Киммерийское лето - Страница 112


К оглавлению

112

— Хорошо. Никион…

— Да?

— Я тебя люблю.

— Я тоже… милый! Я только сегодня поняла, как сильно.

Я вот сейчас с тобой разговариваю, и у меня сердце колотится, — я из автомата звоню, а то у тети Зины телефон в коридоре и полно соседей. Дима! Просто удивительно, что я звоню тебе не за семьсот километров, а через несколько кварталов, мне все время кажется, что это неправда. Сколько кварталов между нами?

— Ну, вот считай — если идти от меня — Таврический сад, Потемкинская, Чернышевского, Литейный, Моховая — совсем близко! Ты действительно сегодня занята?

— Правда, Димочка! Я тете Зине сказала сейчас, что выйду подышать воздухом — до Фонтанки и обратно, — соврала, что у меня голова разболелась. Она говорит, только никуда не сворачивать в переулки, тут рядом есть какое-то училище, имени Штирлица, что ли, так она ужасно боится, эти бородатые молодые люди, говорит, способны на все решительно. Что это за училище такое страшное? Разведшкола? А то я как раз недавно прочла «Семнадцать мгновений»…

— Что ты выдумываешь, Никион, это Мухинское, бывшее барона Штиглица. Вроде вашего Строгановского, так что ничего опасного, но ты одна вечером все-таки не разгуливай. Слышишь?

— Да, Дима, я сейчас же возвращаюсь, я ведь дошла только до ближайшего автомата. Покойной ночи, милый, утром я тебе позвоню.

— Нет, утром меня не будет — побегу за елкой. Дай мне свой телефон, я позвоню сам…

На следующий день ему начало везти с самого утра: он поехал на Сенную и действительно, отстояв в очереди всего какой-нибудь час, купил отличную елку, не очень высокую, метра в полтора, но пушистую. В «елисеевском», куда он зашел купить вина, оказались марокканские апельсины. Едва он занял очередь на остановке такси, как машины стали подкатывать одна за другой. Уходящий год словно задабривал ленинградцев на прощание — чтобы не поминали лихом…
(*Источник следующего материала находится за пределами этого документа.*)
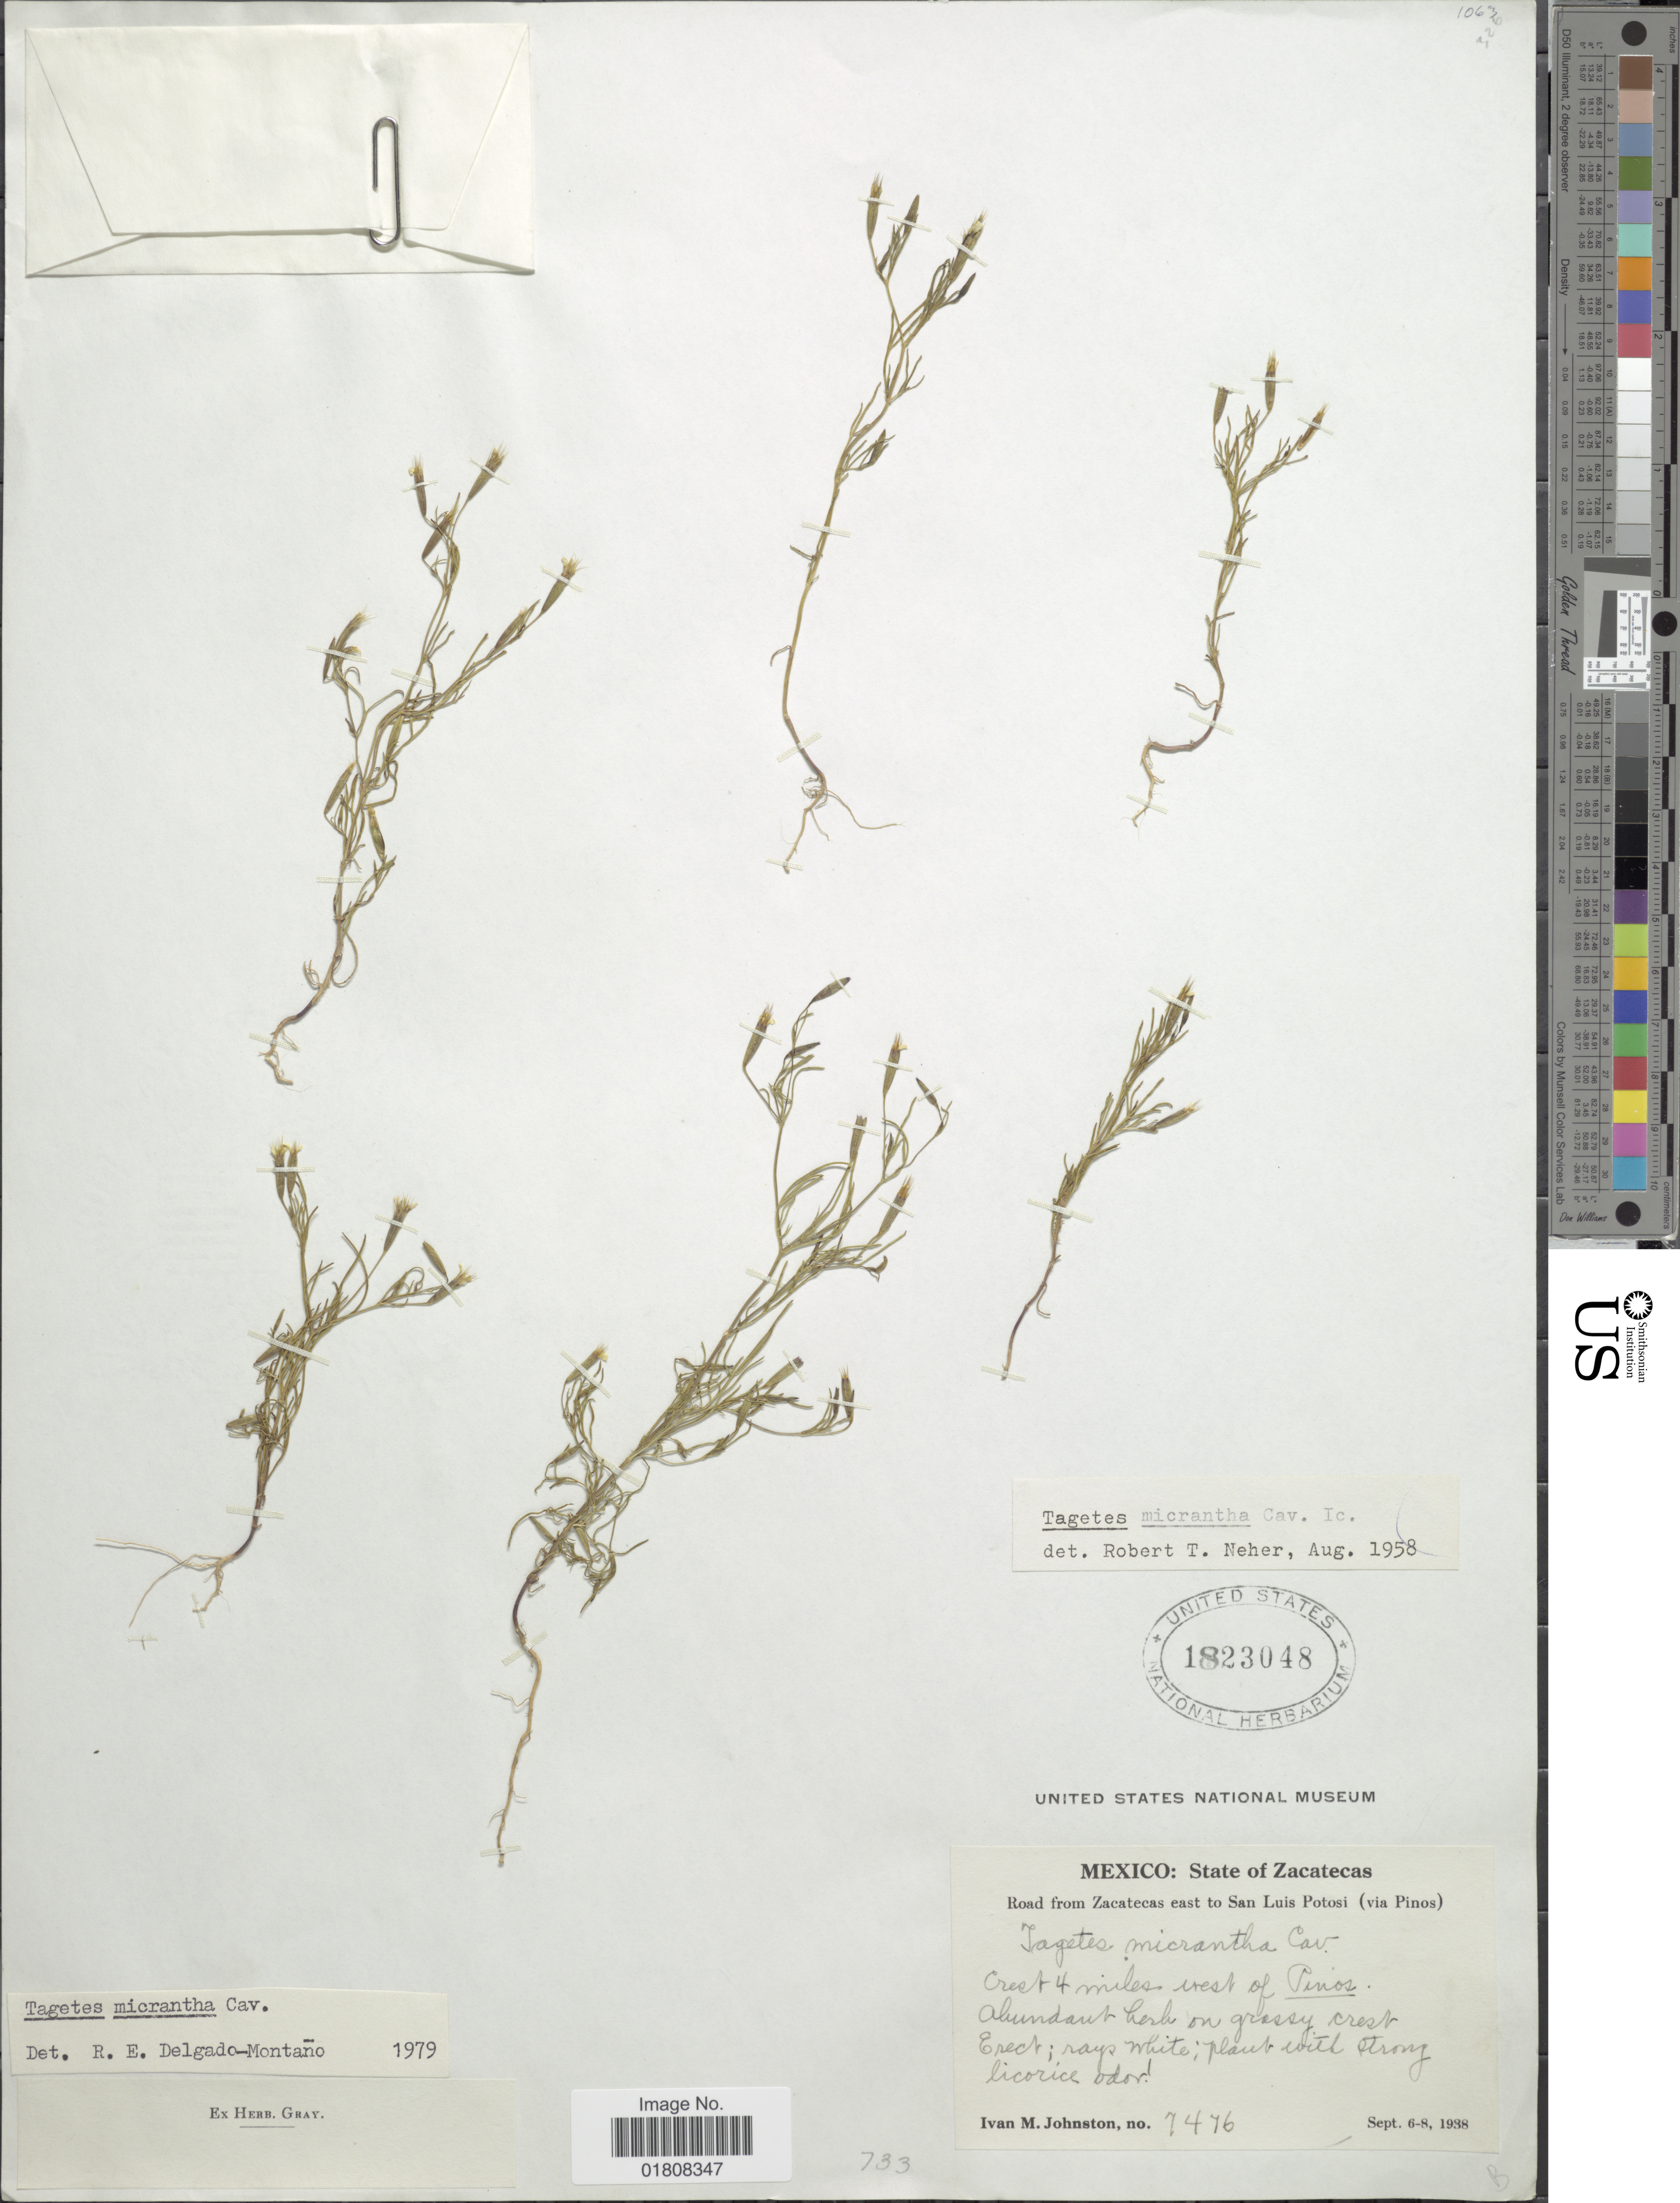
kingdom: Plantae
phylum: Tracheophyta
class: Magnoliopsida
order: Asterales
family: Asteraceae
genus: Tagetes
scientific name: Tagetes micrantha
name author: Cav.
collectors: I.M. Johnston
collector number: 7476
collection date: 1938-09-06/1938-09-08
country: Mexico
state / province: Zacatecas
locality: Road from Zacatecas east to San Luis Potosi (via Pinos), Crest 4 miles west of Pinos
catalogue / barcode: US 1823048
К трем часам дня все у Игнатьева было готово. Натертый паркет сиял, непривычно чистая комната празднично благоухала хвоей и апельсинами. Елка стояла в углу на письменном столе, убирать ее Игнатьев не стал, решив, что сделает это вместе с Никой. У нее, наверное, получится лучше.

Времени было еще много — он договорился приехать за Никой к десяти. Наспех перекусив, он взял с подоконника свою «колибри», заправил в нее недописанную вчера страницу и уселся на диван. Уже давно, с тех пор как завалы книг и папок на письменном столе сделали его практически непригодным для использования по назначению, он привык работать так — на диване, держа машинку на коленях и разложив вокруг весь нужный материал. Но сейчас из работы ничего не получалось — проклятая статья не шла, точно заколдованная.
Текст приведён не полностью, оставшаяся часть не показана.